Deutschlands sogenannter Nationalen Strategieplan, in dem jedes EU-Land beschreiben muss, wie es die neue EU-Agrarpolitik ab 2023 auf nationaler Ebene umsetzen will, nennt explizit die Förderung kleiner und mittlerer Unternehmen als “spezifischen Förderschwerpunkt” der Ersten Säule der GAP, also der direkten Agrarsubventionen für einzelne Betriebe.
30 Prozent der Direktzahlungen soll die Umverteilungsprämie künftig ausmachen.
Historische Unterschiede
In der Bundesrepublik hat die Debatte um Großkonzerne und kleine Höfe derweil auch eine stark regionale Komponente, denn große Betriebe, häufig im Besitz ortsfremder Investoren, sind vor allem in Ostdeutschland angesiedelt. In den westdeutschen Bundesländern ist die Landwirtschaft dagegen deutlich kleinteiliger strukturiert.
Aus Sicht von Norwich Rüße, landwirtschaftlicher Sprecher der Grünen im nordrheinwestfälischen Landtag, ist dies historisch bedingt.
Nicht nur durch die Kollektivierung der Landwirtschaft in der DDR hätten sich in Ostdeutschland großflächige Ackerbaubetriebe herausgebildet, sondern der Grundstein für die unterschiedliche Agrarstruktur sei noch früher gelegt worden, sagte er vergangenes Jahr gegenüber EURACTIV.
So hätten während der Zeit der Bauernbefreiung in Westdeutschland einzelne Pächter:innen ihre Landstücke vom Adel abgekauft, während viele Flächen östlich der Elbe weiterhin in den Händen Adliger konzentriert geblieben seien, erklärte er.
In der Praxis heißt das, dass die Einzelsummen, die an Betriebe in Ostdeutschland ausgezahlt werden, im Schnitt deutlich höher sind als im Westen, auch wenn in der Gesamtsumme zwei westdeutsche Bundesländer – Bayern und Niedersachsen – die größten Profiteure der Subventionen sind.

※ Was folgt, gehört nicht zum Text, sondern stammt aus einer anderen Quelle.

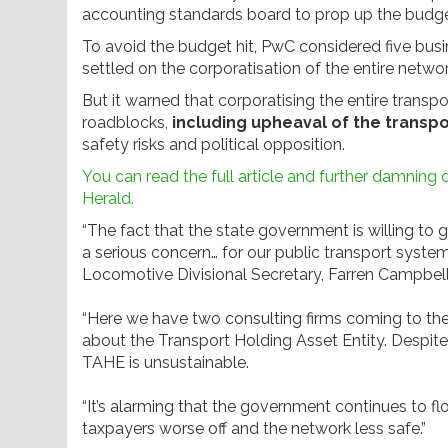
accounting standards board to prop up the budge
To avoid the budget hit, PwC considered five bu
settled on the corporatisation of the entire networ
But it warned that corporatising the entire transpo
roadblocks,
including upheaval of the transp
safety risks and political opposition.
You can read the full article and further damning
Herald.
“The fact that the state government is willing to
a serious concern… for our public transport system
Locomotive Divisional Secretary, Farren Campbell
“Here we have two consulting firms coming to th
about the Transport Holding Asset Entity. Despite
TAHE is unsustainable.
“It’s alarming that the government continues to flo
taxpayers worse off and the network less safe.”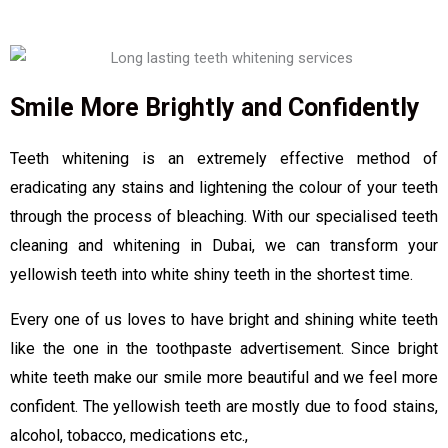
Smile More Brightly and Confidently
Teeth whitening is an extremely effective method of
eradicating any stains and lightening the colour of your teeth
through the process of bleaching. With our specialised teeth
cleaning and whitening in Dubai, we can transform your
yellowish teeth into white shiny teeth in the shortest time.
Every one of us loves to have bright and shining white teeth
like the one in the toothpaste advertisement. Since bright
white teeth make our smile more beautiful and we feel more
confident. The yellowish teeth are mostly due to food stains,
alcohol, tobacco, medications etc.,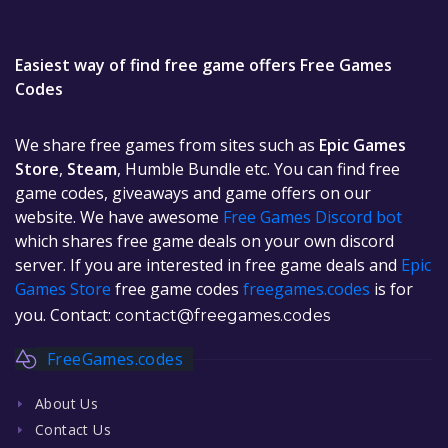
Easiest way of find free game offers Free Games
Codes
We share free games from sites such as
Epic Games
Store
,
Steam
, Humble Bundle etc. You can find free
game codes, giveaways and game offers on our
website. We have awesome
Free Games Discord bot
which shares free game deals on your own discord
server. If you are interested in free game deals and
Epic
Games Store
free game codes
freegames.codes
is for
you. Contact:
contact@freegames.codes
FreeGames.codes
About Us
Contact Us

Gemeinwohlleistungen statt Flächenzahlungen?
Gleichzeitig spielen für die wirtschaftliche Situation kleiner und mittlerer Betriebe auch andere Faktoren innerhalb der Gemeinsamen Agrarpolitik als die Direktzahlungen eine Rolle – beispielsweise, wie rasch und in welcher Höhe im Fall von Schocks wie der aktuellen Energiepreiskrise Krisenhilfen ausgezahlt werden.

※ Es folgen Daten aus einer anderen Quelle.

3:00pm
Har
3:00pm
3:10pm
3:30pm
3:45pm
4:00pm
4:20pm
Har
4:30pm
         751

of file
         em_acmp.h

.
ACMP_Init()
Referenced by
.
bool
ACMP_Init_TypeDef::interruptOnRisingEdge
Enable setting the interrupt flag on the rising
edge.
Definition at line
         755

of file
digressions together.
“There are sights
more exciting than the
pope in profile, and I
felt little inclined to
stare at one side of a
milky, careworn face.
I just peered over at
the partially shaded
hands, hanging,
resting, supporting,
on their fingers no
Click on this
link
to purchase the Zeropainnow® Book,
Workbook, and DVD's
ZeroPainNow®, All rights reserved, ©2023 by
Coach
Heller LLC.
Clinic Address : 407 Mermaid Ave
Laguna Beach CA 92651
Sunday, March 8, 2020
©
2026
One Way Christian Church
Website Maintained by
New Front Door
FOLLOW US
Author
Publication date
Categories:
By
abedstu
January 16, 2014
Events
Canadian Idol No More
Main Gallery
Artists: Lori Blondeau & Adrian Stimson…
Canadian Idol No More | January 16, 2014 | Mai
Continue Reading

EU-Agrarkommissar Janusz Wojciechowski forderte kürzlich im Interview mit EURACTIV, die kommende GAP-Reform stärker auf Instrumente zur Krisenbewältigung auszurichten.
Viele Interessenvertreter:innen, so unter anderem die Zukunftskommission Landwirtschaft, die im vergangenen Jahr ihren Abschlussbericht vorlegte und der unter anderem Vertreter:innen aus Landwirtschaft, Umweltschutz und Wissenschaft angehörten, fordern derweil, grundsätzlich vom System der flächenbasierten Direktzahlungen abzurücken.
Stattdessen sollten aus Sicht der Expertenkommission über die GAP Landwirt:innen für konkrete Leistungen im Sinne der Allgemeinheit – beispielsweise Klima- und Umweltschutzmaßnahmen – entlohnt werden.
Direkt an die Größe des Betriebs gekoppelt wären die Subventionen somit nicht mehr.